Le matin de la finale, contre l’Italie, Zidane avait réussi son pari : partir sur une finale de Coupe du Monde, chose que n’avaient réalisé ni Pelé, ni Maradona, ni Cruijff, ni aucun de ses principaux rivaux dans la course au titre honorifique de « meilleur joueur de tous les temps ». Avec les succès des Bleus, la Zidanemania, phénomène français et mondial, avait atteint des proportions délirantes, les chansons qui lui étaient consacrées passaient en boucle à la radio, un film sur lui avait été sélectionné à Cannes et même le New York Times, quotidien très sérieux d’un pays qui ne comprend rien au football, le jour de la finale, avait fait figurer en Une un portrait du Français, qualifié de « type le plus cool de la planète ».
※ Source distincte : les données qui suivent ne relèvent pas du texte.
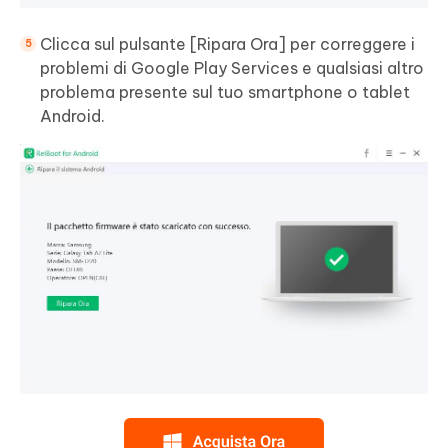
Clicca sul pulsante [Ripara Ora] per correggere i
problemi di Google Play Services e qualsiasi altro
problema presente sul tuo smartphone o tablet
Android.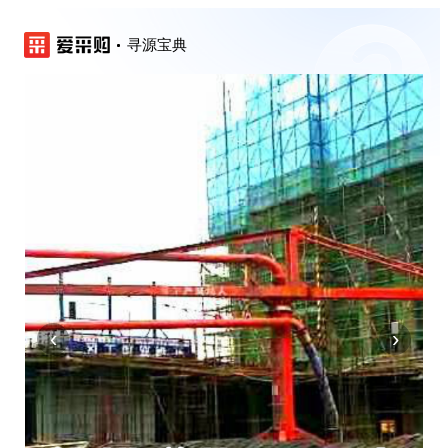
寻源宝典
‹
›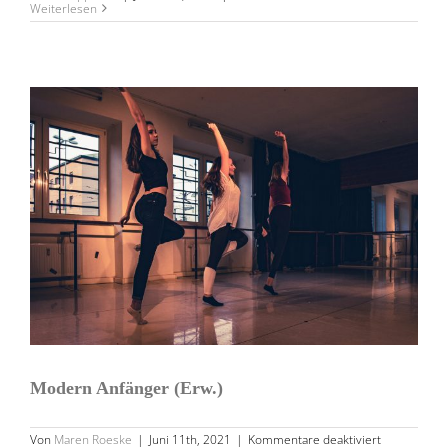
Modern
Weiterlesen
II
/
III
Erwachsene
MODERN ANFÄNGER (ERW.)
Modern Anfänger (Erw.)
für
Von
Maren Roeske
|
Juni 11th, 2021
|
Kommentare deaktiviert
Au bout d’à peine dix minutes de jeu, le pari était encore un peu plus près d'être gagné : Zidane avait ouvert le score, sur penalty, en réalisant une Panenka, culot que l’on croyait impensable à ce niveau. L’Italie avait rapidement égalisé, et le score n’avait plus bougé. Sur un contact aérien, Zidane avait paru se blesser à l’épaule, on l’avait même vu demander un changement, mais il avait été remis sur pied, et avait pu continuer à jouer. Un peu plus tard, durant la prolongation, Zidane, encore lui, avait failli inscrire un second but, d’une tête détournée in extremis par Buffon, le gardien Italien.
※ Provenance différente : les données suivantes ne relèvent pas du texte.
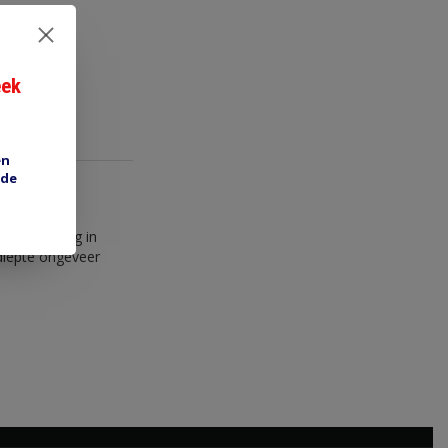
eek
en
 de
mbevestiging in
diepte ongeveer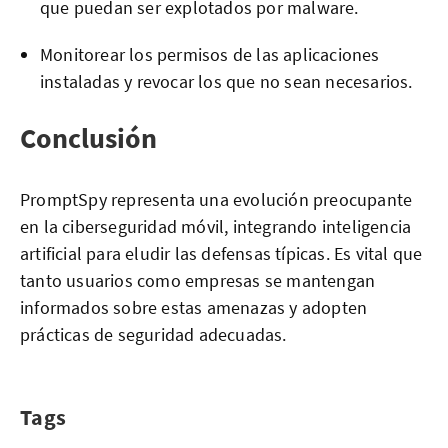
que puedan ser explotados por malware.
Monitorear los permisos de las aplicaciones
instaladas y revocar los que no sean necesarios.
Conclusión
PromptSpy representa una evolución preocupante
en la ciberseguridad móvil, integrando inteligencia
artificial para eludir las defensas típicas. Es vital que
tanto usuarios como empresas se mantengan
informados sobre estas amenazas y adopten
prácticas de seguridad adecuadas.
Tags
Et quelques instants plus tard, le drame était arrivé. Materazzi avait dit quelque chose qui n’avait pas plu au Français (quoi ? on n’a jamais su, même il était visiblement question de la sœur de Zidane, ou de sa mère, à moins qu'il ne s'agisse de sa femme), celui-ci s’était retourné, l’avait fixé un instant avant de l’exécuter d’un coup de tête en pleine poitrine. Et l’arbitre, aidé ou pas par la vidéo, l’avait expulsé. Et la France avait fini par perdre la finale, aux tirs au but.


The Artist.

Jamais on n’a vu un coupable se faire absoudre et pardonner aussi rapidement que Zidane, le phénomène confinant presque à l’hypnose collective. Cas unique, la FIFA infligera même une suspension à Materazzi. Les Français éliront Zidane comme leur personnalité préférée quelques semaines plus tard. Sur les plateaux télés, les commentateurs rivaliseront de sévérité à l’encontre de joueurs comme Materazzi, considéré comme « la lie du football et l’emblème de ces joueurs méchants, provocateurs » - l’Italien sera même soupçonné, à tort, de racisme.
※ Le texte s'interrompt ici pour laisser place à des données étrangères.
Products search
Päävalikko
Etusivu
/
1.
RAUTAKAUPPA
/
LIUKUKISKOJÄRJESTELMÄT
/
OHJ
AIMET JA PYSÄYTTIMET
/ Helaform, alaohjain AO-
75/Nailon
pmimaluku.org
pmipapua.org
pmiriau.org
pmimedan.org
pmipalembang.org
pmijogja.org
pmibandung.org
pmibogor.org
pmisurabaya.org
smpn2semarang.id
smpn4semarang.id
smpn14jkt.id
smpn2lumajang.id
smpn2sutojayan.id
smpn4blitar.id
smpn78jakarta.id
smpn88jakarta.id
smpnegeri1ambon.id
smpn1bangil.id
Il n’en reste pas moins que le vrai vainqueur de la Coupe du monde 2006, c’est lui. Simple remplaçant au début du tournoi, il profite de la blessure de Nesta pour intégrer le onze de la Squaddra Azzura. En finale, c’est lui qui égalise pour l’Italie, avant de faire expulser Zidane et de réussir son tir au but. Mais l’histoire le retiendra comme le méchant. D’ailleurs, l’histoire a presque déjà oublié que l’Italie avait gagné, en 2006 – le match s’est terminé avec l’expulsion de Zidane.

L'un des moments les plus tristes de mon adolescence : 



1 commentaire:

  1. "L'un des moments les plus tristes de mon adolescence", tu m'étonnes...
    De mon côté c'était la gueule de bois post France-Bulgarie le matin de mes 17 ans...avec ceux qui ne s'intéressent pas au foot et qui te souhaitent un bon anniversaire toute la journée, alors que la veille au soir t'as vécu le pire scénario possible et que tu n'avais pas envie de te lever tellement t'es down. N'empêche que j'ai coupé du foot pendant presque quatre ans après ça ^^ (j'ai fait l'effort pour quelques matches de la CM aux USA - et là encore, l'horreur, Baggio qui baisse la tête, non pas lui - , mais l'Euro 96 je n'ai vu que les Allemands sauter sur la pelouse après remise du trophée, c'est léger niveau implication).